Compétition et plaisance naviguent en double
La scène se passe en Méditerranée, au large des côtes françaises au début des années 1980. Un offshore lancé sur mer calme par beau temps est suivi de près par un hélicoptère calé dans son sillage. Un homme à la carrure athlétique se tient debout, armé, sur le patin droit de l’appareil qui s’approche au ras des flots. Sur le bateau, on peut lire la marque “Tullio Abbate” dans une couronne de lauriers et un grand “Mister Nicolas” sur les flancs. L’homme saute sur le bain de soleil et arraisonne l’unité. Jean-Paul Belmondo vient d’exécuter une des grandes cascades de son répertoire dans Le Marginal. C’est ainsi que des millions de spectateurs, puis de téléspectateurs, ont pu rêver pendant quelques minutes haletantes de luxe et de vitesse en se projetant à bord d’une coque en V conçue pour la course. Elle a été prêtée pour le film par un certain Alain Prost, le multiple champion du monde de Formule 1, qui s’est offert ce beau jouet pour fêter la naissance de son fils Nicolas. Pilotes automobiles et motonautiques appartiennent à des mondes à la fois proches et généralement cloisonnés que des chantiers comme l’Italien Abbate ou les Américains Magnum et Cigarette vont contribuer à grandement rapprocher.
Stars, vitesse et détente
Dans cette décennie prospère, la détente et les vacances sont, plus que jamais, synonymes de pilotage d’unités puissantes et rapides en mer pour les grandes vedettes internationales de la musique, du cinéma ou des circuits. Les magazines « people » s’en délectent chaque été tout en faisant indirectement la promotion de tout le secteur de la plaisance à moteur. De plus, au milieu des années 1980, la course offshore connaît son apogée en Europe, avec des plateaux de plus de trente unités de la Classe 1 – la plus puissante qui dispute le championnat du monde – au départ des grandes classiques en Manche ou en Méditerranée. Aux Etats-Unis aussi, les performances atteintes par les meilleurs catamarans sont stupéfiantes et l’Américain Al Copeland signe un nouveau record du monde officiel à 222,87 km/h en mars 1987 au de Miami. Mais, à de telles vitesses, le moindre déséquilibre peut être fatal, en particulier pour les grands monocoques qui frôle les 190 km/h. Au mois d’août de la même année, le champion automobile Didier Pironi aux commandes de son ACX 41’ Colibri construit à Brest, est victime, avec son équipage, d’un accident mortel au large de l’Île de Wight, un drame au retentissement considérable.

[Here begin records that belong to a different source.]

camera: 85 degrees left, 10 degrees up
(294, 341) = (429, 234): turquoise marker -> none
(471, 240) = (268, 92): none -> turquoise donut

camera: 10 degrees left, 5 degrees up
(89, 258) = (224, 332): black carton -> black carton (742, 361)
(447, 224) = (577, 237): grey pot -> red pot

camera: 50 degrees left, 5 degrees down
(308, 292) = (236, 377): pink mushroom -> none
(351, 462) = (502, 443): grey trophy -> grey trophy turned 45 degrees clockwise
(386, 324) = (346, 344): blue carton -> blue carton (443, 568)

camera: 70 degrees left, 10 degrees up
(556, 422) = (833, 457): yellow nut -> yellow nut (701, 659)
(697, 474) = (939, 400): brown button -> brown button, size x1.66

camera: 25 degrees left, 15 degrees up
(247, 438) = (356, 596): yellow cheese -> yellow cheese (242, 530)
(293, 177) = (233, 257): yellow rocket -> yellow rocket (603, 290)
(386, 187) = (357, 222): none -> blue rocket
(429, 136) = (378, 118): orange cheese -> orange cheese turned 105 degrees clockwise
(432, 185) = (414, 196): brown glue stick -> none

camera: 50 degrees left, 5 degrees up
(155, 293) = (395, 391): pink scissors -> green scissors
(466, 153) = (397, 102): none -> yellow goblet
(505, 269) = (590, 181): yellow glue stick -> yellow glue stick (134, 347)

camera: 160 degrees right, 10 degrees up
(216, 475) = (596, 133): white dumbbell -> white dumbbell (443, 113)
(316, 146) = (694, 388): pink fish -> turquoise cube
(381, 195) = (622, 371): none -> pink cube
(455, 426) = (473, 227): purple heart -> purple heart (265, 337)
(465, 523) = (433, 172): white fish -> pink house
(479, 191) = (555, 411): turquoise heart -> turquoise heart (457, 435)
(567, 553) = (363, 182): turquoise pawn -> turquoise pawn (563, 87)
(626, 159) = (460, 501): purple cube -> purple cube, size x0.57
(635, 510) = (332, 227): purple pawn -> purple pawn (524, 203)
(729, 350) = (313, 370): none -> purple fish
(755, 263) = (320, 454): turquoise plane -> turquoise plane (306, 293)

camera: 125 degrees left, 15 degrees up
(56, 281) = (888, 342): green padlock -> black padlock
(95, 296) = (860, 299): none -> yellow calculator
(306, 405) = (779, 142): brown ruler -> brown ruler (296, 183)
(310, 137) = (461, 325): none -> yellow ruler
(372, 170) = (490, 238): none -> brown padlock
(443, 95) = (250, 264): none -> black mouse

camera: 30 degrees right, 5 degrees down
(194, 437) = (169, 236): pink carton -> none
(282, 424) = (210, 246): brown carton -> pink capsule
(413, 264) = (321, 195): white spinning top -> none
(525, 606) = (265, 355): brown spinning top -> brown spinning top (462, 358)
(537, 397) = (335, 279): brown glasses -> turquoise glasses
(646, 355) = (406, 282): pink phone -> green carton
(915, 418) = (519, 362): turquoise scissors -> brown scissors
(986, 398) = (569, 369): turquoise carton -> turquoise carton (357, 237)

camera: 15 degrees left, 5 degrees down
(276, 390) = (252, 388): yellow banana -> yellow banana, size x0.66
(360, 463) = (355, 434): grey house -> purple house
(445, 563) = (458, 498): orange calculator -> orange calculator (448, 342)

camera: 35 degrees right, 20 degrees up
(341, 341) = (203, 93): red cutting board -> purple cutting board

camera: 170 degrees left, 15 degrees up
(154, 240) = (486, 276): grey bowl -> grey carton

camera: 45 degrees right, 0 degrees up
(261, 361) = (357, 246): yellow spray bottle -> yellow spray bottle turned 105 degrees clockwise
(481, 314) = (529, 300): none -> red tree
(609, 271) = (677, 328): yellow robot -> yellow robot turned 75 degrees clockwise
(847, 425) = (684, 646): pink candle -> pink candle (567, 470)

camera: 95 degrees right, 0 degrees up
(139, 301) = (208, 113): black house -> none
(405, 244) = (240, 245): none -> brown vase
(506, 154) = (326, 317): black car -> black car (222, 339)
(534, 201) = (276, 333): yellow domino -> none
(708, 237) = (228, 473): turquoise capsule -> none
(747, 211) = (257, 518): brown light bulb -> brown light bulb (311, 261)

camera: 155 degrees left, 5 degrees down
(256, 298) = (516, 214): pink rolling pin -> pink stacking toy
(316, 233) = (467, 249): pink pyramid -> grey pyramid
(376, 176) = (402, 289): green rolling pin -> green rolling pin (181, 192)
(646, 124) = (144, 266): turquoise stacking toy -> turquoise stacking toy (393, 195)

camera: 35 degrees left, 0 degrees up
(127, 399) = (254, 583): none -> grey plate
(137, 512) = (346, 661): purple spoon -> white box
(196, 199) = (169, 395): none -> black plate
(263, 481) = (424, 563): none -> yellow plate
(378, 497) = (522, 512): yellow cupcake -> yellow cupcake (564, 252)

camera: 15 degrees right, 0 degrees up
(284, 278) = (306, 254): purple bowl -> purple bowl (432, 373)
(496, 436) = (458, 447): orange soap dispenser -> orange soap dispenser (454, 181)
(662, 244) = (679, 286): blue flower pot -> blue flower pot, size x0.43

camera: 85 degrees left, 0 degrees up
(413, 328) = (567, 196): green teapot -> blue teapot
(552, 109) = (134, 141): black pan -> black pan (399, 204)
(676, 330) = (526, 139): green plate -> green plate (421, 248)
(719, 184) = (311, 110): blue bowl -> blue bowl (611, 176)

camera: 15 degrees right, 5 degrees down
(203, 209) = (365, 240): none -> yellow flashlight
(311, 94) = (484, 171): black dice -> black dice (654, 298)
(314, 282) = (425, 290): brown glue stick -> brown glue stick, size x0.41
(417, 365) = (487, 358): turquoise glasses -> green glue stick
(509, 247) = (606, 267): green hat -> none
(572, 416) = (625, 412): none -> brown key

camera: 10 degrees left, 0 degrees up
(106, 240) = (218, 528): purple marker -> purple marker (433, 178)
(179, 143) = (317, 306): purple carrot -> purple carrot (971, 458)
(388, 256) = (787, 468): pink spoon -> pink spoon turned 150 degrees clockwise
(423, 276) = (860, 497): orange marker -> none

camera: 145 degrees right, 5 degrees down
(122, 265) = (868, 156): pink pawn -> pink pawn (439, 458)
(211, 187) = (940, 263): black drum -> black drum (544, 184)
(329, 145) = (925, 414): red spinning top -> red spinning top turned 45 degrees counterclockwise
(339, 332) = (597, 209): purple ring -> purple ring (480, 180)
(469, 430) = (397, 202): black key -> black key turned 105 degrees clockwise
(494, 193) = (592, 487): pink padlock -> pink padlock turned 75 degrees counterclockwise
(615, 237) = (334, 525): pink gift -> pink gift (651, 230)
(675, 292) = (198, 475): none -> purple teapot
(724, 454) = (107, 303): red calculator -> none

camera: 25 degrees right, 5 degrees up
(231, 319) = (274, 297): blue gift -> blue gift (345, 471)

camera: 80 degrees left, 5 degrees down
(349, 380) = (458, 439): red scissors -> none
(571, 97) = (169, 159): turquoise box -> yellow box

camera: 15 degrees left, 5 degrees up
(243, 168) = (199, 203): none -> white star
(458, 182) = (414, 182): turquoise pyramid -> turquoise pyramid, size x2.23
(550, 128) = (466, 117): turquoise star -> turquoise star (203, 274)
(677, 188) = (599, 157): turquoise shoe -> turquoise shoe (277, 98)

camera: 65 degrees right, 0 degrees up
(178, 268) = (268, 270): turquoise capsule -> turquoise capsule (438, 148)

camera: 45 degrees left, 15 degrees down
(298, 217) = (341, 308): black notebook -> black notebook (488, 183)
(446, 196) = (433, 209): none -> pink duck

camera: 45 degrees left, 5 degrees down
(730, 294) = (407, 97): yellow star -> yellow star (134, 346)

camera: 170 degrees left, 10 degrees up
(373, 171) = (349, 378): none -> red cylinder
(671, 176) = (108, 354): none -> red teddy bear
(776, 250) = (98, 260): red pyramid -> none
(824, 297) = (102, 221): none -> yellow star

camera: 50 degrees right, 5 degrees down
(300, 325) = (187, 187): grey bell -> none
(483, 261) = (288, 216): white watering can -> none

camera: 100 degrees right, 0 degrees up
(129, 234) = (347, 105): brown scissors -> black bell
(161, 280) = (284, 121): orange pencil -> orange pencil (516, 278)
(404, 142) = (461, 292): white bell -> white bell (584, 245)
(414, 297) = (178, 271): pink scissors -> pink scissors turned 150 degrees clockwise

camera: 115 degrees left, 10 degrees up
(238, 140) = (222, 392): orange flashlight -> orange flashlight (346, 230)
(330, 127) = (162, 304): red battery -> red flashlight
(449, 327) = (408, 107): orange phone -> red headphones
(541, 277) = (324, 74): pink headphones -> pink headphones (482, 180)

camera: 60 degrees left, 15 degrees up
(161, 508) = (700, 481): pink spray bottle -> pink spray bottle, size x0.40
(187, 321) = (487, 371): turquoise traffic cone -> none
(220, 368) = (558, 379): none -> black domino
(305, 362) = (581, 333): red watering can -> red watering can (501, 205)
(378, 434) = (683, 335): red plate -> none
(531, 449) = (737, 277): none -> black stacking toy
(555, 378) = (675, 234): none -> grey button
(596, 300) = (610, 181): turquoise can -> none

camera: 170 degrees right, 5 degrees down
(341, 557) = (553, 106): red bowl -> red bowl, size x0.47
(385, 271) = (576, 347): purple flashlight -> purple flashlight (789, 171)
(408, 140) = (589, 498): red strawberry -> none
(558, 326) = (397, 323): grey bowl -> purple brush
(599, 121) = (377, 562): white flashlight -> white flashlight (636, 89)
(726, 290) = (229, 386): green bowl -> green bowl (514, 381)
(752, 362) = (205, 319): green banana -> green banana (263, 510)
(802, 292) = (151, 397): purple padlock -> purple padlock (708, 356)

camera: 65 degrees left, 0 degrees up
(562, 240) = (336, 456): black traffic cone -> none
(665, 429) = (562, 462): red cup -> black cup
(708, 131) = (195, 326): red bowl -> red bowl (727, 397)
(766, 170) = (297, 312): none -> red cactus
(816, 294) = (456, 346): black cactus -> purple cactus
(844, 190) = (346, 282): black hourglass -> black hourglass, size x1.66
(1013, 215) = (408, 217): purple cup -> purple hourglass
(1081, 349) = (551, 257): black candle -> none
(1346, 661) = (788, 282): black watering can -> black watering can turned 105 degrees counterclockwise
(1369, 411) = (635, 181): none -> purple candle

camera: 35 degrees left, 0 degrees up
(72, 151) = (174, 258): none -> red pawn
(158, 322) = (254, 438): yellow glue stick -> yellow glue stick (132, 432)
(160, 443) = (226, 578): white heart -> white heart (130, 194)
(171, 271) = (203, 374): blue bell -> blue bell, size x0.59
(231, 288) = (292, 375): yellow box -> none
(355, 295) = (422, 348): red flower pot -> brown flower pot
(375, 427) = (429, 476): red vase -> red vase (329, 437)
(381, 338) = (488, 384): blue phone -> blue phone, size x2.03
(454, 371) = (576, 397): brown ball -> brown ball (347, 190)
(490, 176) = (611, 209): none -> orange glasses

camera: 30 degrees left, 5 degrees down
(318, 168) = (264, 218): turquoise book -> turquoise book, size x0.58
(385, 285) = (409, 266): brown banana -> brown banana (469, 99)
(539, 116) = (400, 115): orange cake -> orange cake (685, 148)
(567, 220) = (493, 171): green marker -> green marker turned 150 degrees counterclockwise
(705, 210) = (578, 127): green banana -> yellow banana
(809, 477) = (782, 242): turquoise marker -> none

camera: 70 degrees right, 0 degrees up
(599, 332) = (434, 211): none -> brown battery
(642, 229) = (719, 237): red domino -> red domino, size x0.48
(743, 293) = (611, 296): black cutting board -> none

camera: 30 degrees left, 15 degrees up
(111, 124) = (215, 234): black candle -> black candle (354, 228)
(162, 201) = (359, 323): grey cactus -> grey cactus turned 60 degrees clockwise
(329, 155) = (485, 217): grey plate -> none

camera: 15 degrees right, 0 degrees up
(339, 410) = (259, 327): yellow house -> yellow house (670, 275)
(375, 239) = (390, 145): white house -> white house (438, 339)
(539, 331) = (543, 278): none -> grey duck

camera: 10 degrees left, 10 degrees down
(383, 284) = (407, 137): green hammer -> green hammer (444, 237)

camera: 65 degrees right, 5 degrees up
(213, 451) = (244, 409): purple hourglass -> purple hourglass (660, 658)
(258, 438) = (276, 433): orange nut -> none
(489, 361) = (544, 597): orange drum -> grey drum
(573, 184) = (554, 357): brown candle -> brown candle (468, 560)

Compétition dans les flots Intérieurs
Cependant, les avancées de la compétition motonautique se mesurent aussi sur les plans d’eau intérieurs et depuis le début la fin des années 1970, deux industriels de la plaisance française se tournent aussi vers ce sport à hauts risques et ses Grand Prix. Après une quinzaine d’années d’absence des compétitions, Jeanneau crée une écurie de Formule 1 motonautique, dotée de catamarans monoplaces à moteur hors-bord qui vont remporter de nombreux succès pendant plusieurs années. Le chantier en profite pour développer sa maîtrise technique dans la réalisation des composites, en particulier avec le Kevlar, et renforcer son image de marque. Il triomphe, entre autres, lors des 24 Heures de Rouen de 1987 avec un triplé qui se double d’un nouveau record de distance de 2627 kilomètres à la moyenne de 109 km/h. De son côté, Bénéteau joue également la carte des performances en inshore en s’alliant avec le champion et brillant constructeur hollandais Cees Van der Velden pour créer et construire des catamarans hors-bord de dernière génération. Son succès immédiat, avec la victoire de l’équipage Velden/Posey aux Six Heures de Paris de 1979, annonce bien la décennie suivante. En effet, dès le début des années 1980, l’écurie Velden-Bénéteau Racing relève le défi de se hisser au meilleur niveau des Grands Prix du championnat du monde inshore dont la France est absente. Cees Van der Velden, également pilote d’usine OMC pour les moteurs Johnson, est à la tête d’une équipe internationale dans laquelle on remarque, en particulier, le talentueux François Salabert, l’un des très rares pilotes professionnels français. Cependant, la collaboration étroite entre le champion hollandais et Bénéteau ne s’arrête pas aux résultats sportifs. En donnant naissance à la première génération de la gamme des Flyer, elle illustre bien l’influence décisive de la compétition sur les performances des coques et des moteurs de plaisance.